The nature of climate change impacts and mitigation strategies means that central banks must go beyond risk management and take on the additional role of helping to coordinate measures to fight climate change, a group of specialists have argued in a new book published by the Bank for International Settlements (BIS) today.

Forward-looking risk assessment approaches grounded in scenario-based analyses, which were the manifestation of an “epistemological break” beginning to take place in the financial community, were important but would not cut it, they said.

And yet central banks could neither sit on their hands and “wait for other government agencies to jump into action” nor replace other government and private actors to compensate for their insufficient action, they* wrote in Green Swan, a joint effort from Banque de France and BIS.

“To overcome this deadlock, a second epistemological break is needed: central banks must become more proactive in calling for broader and coordinated change, in order to continue fulfilling their own mandates of financial and price stability over longer term horizons than those traditionally considered,” they said.

This new role could be thought of as contributing to coordination to combat climate change, which the authors said they had dubbed the five Cs.

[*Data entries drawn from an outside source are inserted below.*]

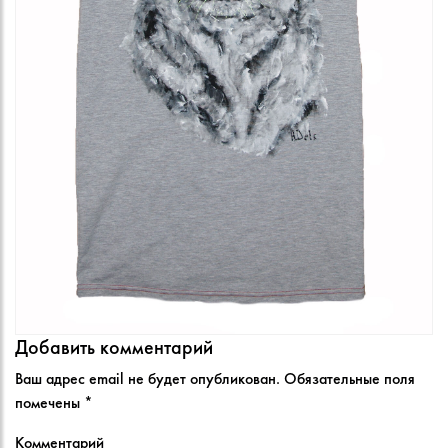
Добавить комментарий
Ваш адрес email не будет опубликован.
Обязательные поля
помечены
*
Комментарий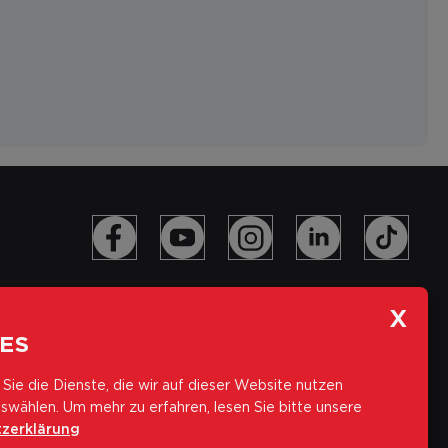
ES
Sie die Dienste, die wir auf dieser Website nutzen
swählen.
Um mehr zu erfahren, lesen Sie bitte unsere
zerklärung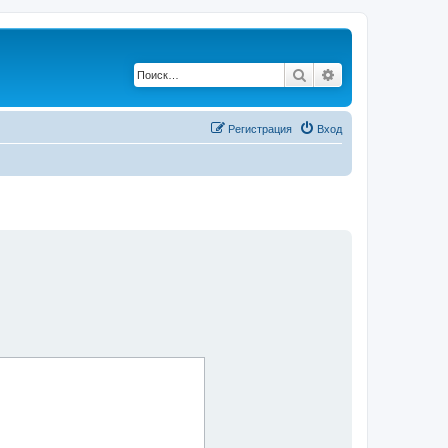
Поиск
Расширенный по
Регистрация
Вход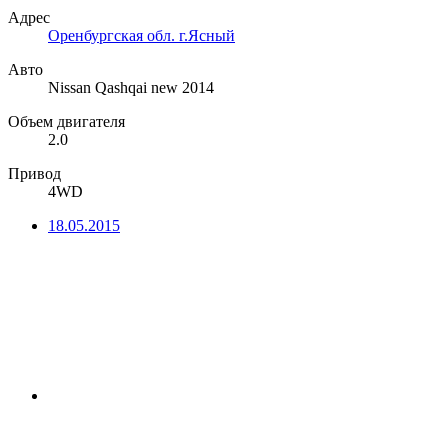
Адрес
Оренбургская обл. г.Ясный
Авто
Nissan Qashqai new 2014
Объем двигателя
2.0
Привод
4WD
18.05.2015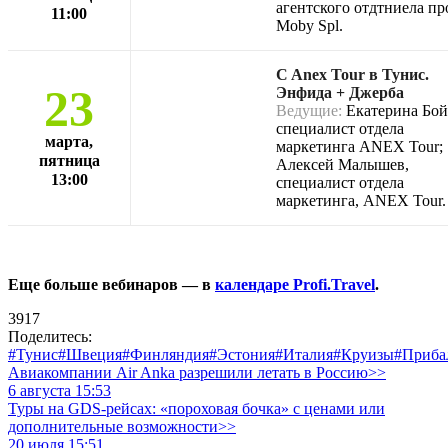
агентского отдтниела п
11:00
Moby Spl.
C Anex Tour в Тунис.
23
Энфида + Джерба
Ведущие:
Екатерина Бой
специалист отдела
марта,
маркетинга ANEX Tour;
пятница
Алексей Малышев,
13:00
специалист отдела
маркетинга, ANEX Tour.
Еще больше вебинаров — в
календаре Profi.Travel
.
3917
Поделитесь:
#Тунис
#Швеция
#Финляндия
#Эстония
#Италия
#Круизы
#Приба
Авиакомпании Air Anka разрешили летать в Россию>>
6 августа 15:53
Туры на GDS-рейсах: «пороховая бочка» с ценами или
дополнительные возможности>>
20 июля 15:51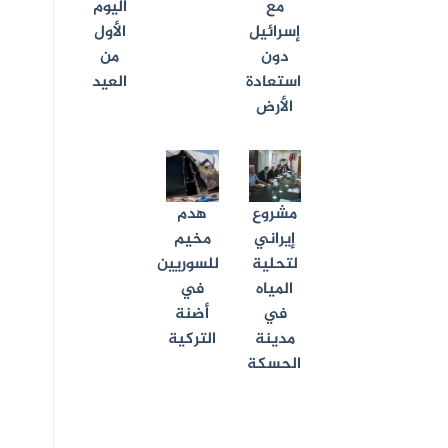
مع
اليوم
إسرائيل
الأول
دون
من
استعادة
العيد
الأرض
هدم
مشروع
مخيم
إيراني
للسوريين
لتحلية
في
المياه
أضنة
في
التركية
مدينة
الحسكة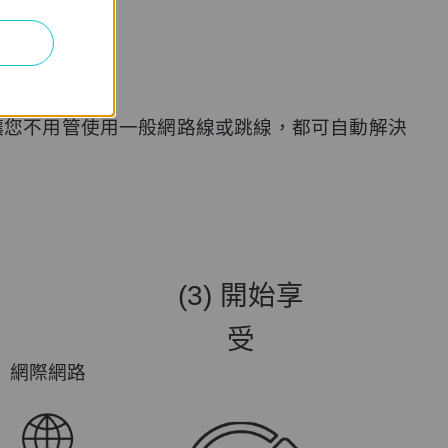
定
商讓您不用管使用一般網路線或跳線，都可自動解決
(3) 開始享
受
網際網路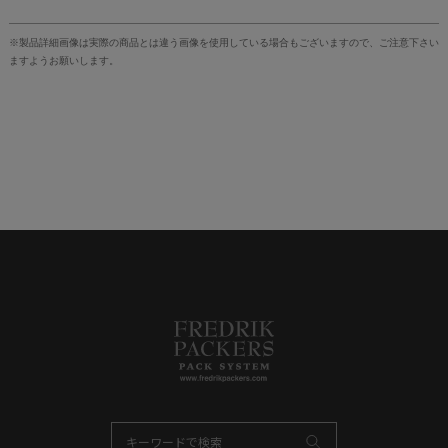
※製品詳細画像は実際の商品とは違う画像を使用している場合もございますので、ご注意下さい
ますようお願いします。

Central banks needed to coordinate their own actions with a broad set of measures to be implemented by others, such as governments, the private sector, civil society and the international community.

“This coordination task is urgent since climate-related risks continue to build up and negative outcomes could become irreversible,” the authors wrote. “There is an array of actions to be consistently implemented.

“The most obvious ones are the need for carbon pricing and for systematic disclosure of climate-related risks by the private sector.”

The values benefit

Other potential actions included “proactively promot[ing] long-termism by supporting the values or ideals of sustainable finance in order to ‘break the tragedy of the horizon’”.

“The main benefit of promoting a sustainable finance approach, including through ESG, may lie in broadening the set of values driving the financial sector” 

‘Green Swan’ authors

“The main benefit of promoting a sustainable finance approach, including through ESG, may actually not lie in the greater impetus for asset managers to reduce their exposure to climate-related risks, but rather in broadening the set of values driving the financial sector,” the specialists argued.

Other additional actions included exploring new policy mixes and integrating sustainability into accounting frameworks at the corporate and national level.

All in all, the new co-ordinating role for central banks would require “thinking concomitantly within three paradigmatic approaches to climate change and financial stability: the risk, time horizon, and system resilience approaches,” the authors said.

*The book was authored by Patrick Bolton, a business professor at Columbia University and visiting professor at Imperial College London; Morgan Després, deputy head of the financial stability department at Banque de France and head of the secretariat for the Network for Greening the Financial System; Luiz Awazu Pereira da Silva, deputy general manager of the BIS; Frédéric Samama, head of responsible investment at Amundi; and Romain Svartzman, economist at Banque de France. A pdf of the book can be found on the BIS website.